▶ **Фрагмент документа**:
##########

С критикой дело обстоит так же, как с литературой – ее тоже в конце концов оценивают читатели, соглашаясь с ее тезисами или нет. Добросовестность, однако, требует показа аргументов и за, и против. Мне кажется, что во многих критических статьях проскальзывает опасение перед слишком острым показом претензий, своего рода “политическая корректность”. О том, что можно писать иначе, свидетельствуют критические тексты, написанные со страстью и легко распознаваемые. И, что важнее всего, -- являющиеся продолжением книги, пополняющие знания читателя, становящимися полем для дискуссии над рецензируемой книгой. Нельзя от этого отказываться!
P.S. Э-э-э… Немного информации к размышлению над «Башней шутов» Сапковского:
«Литература фантастическая оперирует выдуманными героями на выдуманном фоне.
Литература историческая обращается к реальным героям, но помещает их в выдуманный антураж.
И чем более убедительно выдуман автором антураж, мир исторического героя, реалии, в которых он существует, тем удачнее исторический роман. Любая попытка честно и дотошно воспроизвести мир, где действует Александр Македонский или Наполеон, губит роман на корню. Даже попытка заставить героев изъясняться на языке того времени отпугивает читателя.
Придуманный, фантастический мир, в котором существует герой фантастического романа, желательно сделать как можно более близким к миру читателя, а язык, на котором говорят соратники Александра Македонского или Дмитрия Донского, должен быть нашим, современным, удобоваримым языком.
Лучшие из исторических писателей – Фейхтвангер, Дюма или Алексей Толстой – об этом знали и измывались над исторической точностью, как им хотелось» (Кир Булычев).
Павел Сендыка/Paweł Sendyka (род. 1975) – кинорежиссер, писатель, автор НФ-рассказов.
Глобтроттер, непоседа по натуре. Пытался изучать бухучет, основы экономики, в 1990-х годах уехал в Австралию, там учился в киношколе в Сиднее, где снял пару фильмов (в том числе “Afrykańska Częstochowa”), но, похоже, завершил учебу уже в Польше.
Дебютировал в НФ рассказом “Madagaskar/Мадагаскар” в майском номере журнала “Nowa Fantastyka” в 2003 году.
Напечатал в этом же журнале еще два рассказа: в №№ 9/2003 и 1/2006.
Опубликовал также фантастико-приключенческий роман “Wyspy Szczęśliwe/Счастливые острова” (2005, под псевдонимом Пол Тайлер/Paul Tyler), в котором, как, впрочем, и в дебютном рассказе, речь идет о зыбком, распадающемся на глазах героев мире.

##########

▶ **Исходные данные**:
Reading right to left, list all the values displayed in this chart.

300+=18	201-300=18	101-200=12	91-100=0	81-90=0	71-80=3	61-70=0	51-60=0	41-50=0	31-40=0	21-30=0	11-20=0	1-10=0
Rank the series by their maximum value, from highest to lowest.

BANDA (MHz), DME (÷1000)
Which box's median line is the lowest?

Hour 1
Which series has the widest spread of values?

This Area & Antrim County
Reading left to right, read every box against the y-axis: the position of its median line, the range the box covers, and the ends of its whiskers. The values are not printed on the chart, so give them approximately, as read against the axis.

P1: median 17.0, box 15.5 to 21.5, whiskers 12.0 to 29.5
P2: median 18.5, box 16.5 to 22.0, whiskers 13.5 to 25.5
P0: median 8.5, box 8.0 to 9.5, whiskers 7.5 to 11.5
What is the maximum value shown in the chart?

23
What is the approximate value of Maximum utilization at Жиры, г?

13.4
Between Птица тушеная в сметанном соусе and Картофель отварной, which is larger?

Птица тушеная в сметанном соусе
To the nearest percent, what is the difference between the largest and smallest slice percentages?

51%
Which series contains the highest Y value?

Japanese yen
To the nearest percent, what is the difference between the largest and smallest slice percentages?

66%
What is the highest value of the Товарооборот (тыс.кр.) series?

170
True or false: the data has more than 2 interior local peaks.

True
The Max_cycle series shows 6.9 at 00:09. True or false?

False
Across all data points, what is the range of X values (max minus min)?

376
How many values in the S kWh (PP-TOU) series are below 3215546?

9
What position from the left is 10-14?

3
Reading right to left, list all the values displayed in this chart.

##########

▶ **Задание**:
Кратко перескажите абзац фрагмента документа, начинающийся словами «И чем более убедительно выдуман автором антураж». Главные мысли абзаца нужно сохранить. Записи для работы не понадобятся.

▶ **Ответ**:
Исторический роман тем удачнее, чем убедительнее автор выдумал мир героя и его реалии. Если честно и дотошно воспроизводить мир Александра Македонского или Наполеона, роман погибнет. Даже речь героев на языке того времени отпугивает читателя.